▶ _Exercise requirements_:
There is one span to output from the data below: the lines starting at the line with "left shoulder: (23, 100)" and ending at the line with "left shoulder: (507, 340)". Output it exactly, ends included, nothing more.

▶ _Exercise input_:
== Segment start ==

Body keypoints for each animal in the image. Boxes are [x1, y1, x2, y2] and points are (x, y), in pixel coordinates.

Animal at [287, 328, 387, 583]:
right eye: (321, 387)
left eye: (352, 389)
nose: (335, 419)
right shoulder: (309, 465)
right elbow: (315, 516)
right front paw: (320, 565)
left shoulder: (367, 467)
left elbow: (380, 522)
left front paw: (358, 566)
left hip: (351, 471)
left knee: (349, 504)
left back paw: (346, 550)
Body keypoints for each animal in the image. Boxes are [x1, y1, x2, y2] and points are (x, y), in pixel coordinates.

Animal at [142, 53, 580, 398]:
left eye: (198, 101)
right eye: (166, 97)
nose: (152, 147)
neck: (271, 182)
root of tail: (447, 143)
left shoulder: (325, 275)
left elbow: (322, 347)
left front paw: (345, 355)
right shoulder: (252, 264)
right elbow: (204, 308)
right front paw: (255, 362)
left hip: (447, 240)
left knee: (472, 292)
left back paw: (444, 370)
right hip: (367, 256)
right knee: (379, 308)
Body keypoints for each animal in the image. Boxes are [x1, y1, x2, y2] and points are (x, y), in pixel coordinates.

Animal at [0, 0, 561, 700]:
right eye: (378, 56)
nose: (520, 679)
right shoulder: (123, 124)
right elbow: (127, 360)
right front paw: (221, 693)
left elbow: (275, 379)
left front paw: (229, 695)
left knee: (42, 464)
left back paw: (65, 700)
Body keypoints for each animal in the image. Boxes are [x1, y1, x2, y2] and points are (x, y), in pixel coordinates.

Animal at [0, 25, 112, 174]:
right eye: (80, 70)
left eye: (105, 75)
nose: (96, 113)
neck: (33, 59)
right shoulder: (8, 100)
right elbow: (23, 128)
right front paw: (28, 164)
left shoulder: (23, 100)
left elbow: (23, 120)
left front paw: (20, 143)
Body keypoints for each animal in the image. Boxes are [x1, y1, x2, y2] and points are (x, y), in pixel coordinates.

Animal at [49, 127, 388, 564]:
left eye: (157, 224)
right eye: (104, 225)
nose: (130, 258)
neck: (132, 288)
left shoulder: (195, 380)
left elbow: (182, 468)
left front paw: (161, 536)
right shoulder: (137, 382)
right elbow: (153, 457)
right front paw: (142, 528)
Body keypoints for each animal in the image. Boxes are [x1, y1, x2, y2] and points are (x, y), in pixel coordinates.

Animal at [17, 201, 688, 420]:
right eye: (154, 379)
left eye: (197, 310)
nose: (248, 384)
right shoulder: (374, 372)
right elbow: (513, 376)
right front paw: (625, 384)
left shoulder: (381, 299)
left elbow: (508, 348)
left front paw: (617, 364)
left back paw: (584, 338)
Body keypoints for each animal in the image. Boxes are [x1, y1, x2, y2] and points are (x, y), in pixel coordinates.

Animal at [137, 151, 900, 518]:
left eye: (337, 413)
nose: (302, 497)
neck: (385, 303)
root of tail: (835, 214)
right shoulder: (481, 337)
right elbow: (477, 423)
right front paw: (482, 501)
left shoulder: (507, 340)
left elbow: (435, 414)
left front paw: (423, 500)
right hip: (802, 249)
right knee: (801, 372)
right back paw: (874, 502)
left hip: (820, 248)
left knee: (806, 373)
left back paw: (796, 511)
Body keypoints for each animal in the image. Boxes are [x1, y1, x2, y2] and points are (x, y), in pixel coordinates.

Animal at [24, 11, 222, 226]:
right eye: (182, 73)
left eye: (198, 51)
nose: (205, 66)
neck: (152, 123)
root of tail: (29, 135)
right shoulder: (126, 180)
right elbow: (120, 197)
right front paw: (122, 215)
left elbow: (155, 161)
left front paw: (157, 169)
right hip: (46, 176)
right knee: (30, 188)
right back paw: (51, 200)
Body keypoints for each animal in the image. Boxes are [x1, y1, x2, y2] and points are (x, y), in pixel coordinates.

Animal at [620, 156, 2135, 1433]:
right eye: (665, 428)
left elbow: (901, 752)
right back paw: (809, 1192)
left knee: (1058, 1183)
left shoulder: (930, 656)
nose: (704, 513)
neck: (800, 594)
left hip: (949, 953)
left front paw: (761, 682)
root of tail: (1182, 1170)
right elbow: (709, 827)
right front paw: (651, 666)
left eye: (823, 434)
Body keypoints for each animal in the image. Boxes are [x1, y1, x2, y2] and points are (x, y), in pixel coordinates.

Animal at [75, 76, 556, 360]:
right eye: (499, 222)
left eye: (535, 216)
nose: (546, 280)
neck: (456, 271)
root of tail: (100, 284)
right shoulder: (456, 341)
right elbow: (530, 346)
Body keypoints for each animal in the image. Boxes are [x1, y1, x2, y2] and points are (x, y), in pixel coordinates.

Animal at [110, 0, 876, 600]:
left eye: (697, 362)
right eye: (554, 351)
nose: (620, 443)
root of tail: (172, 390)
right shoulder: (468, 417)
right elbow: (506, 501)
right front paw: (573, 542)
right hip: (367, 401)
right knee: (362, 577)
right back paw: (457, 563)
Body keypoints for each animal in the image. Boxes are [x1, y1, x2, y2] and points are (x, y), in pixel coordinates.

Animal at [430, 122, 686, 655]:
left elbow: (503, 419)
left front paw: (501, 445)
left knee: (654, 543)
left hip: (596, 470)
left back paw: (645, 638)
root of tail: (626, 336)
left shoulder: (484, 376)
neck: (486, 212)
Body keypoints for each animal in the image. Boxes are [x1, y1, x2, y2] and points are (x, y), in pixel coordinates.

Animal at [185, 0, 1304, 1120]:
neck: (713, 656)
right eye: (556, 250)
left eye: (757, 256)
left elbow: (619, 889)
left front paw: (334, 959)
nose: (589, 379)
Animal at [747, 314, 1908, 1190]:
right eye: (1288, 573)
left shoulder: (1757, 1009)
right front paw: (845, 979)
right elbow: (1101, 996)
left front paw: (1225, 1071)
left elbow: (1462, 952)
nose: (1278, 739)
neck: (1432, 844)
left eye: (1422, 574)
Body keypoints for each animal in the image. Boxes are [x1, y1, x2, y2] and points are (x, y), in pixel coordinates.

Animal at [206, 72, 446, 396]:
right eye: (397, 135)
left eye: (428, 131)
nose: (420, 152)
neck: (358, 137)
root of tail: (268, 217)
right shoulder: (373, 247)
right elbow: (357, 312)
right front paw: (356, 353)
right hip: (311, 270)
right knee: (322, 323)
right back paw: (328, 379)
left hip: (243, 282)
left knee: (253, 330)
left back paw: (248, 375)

== Segment end ==

▶ _Exercise result_:
left shoulder: (23, 100)
left elbow: (23, 120)
left front paw: (20, 143)
Body keypoints for each animal in the image. Boxes are [x1, y1, x2, y2] and points are (x, y), in pixel coordinates.

Animal at [49, 127, 388, 564]:
left eye: (157, 224)
right eye: (104, 225)
nose: (130, 258)
neck: (132, 288)
left shoulder: (195, 380)
left elbow: (182, 468)
left front paw: (161, 536)
right shoulder: (137, 382)
right elbow: (153, 457)
right front paw: (142, 528)
Body keypoints for each animal in the image. Boxes are [x1, y1, x2, y2] and points are (x, y), in pixel coordinates.

Animal at [17, 201, 688, 420]:
right eye: (154, 379)
left eye: (197, 310)
nose: (248, 384)
right shoulder: (374, 372)
right elbow: (513, 376)
right front paw: (625, 384)
left shoulder: (381, 299)
left elbow: (508, 348)
left front paw: (617, 364)
left back paw: (584, 338)
Body keypoints for each animal in the image. Boxes are [x1, y1, x2, y2] and points are (x, y), in pixel coordinates.

Animal at [137, 151, 900, 518]:
left eye: (337, 413)
nose: (302, 497)
neck: (385, 303)
root of tail: (835, 214)
right shoulder: (481, 337)
right elbow: (477, 423)
right front paw: (482, 501)
left shoulder: (507, 340)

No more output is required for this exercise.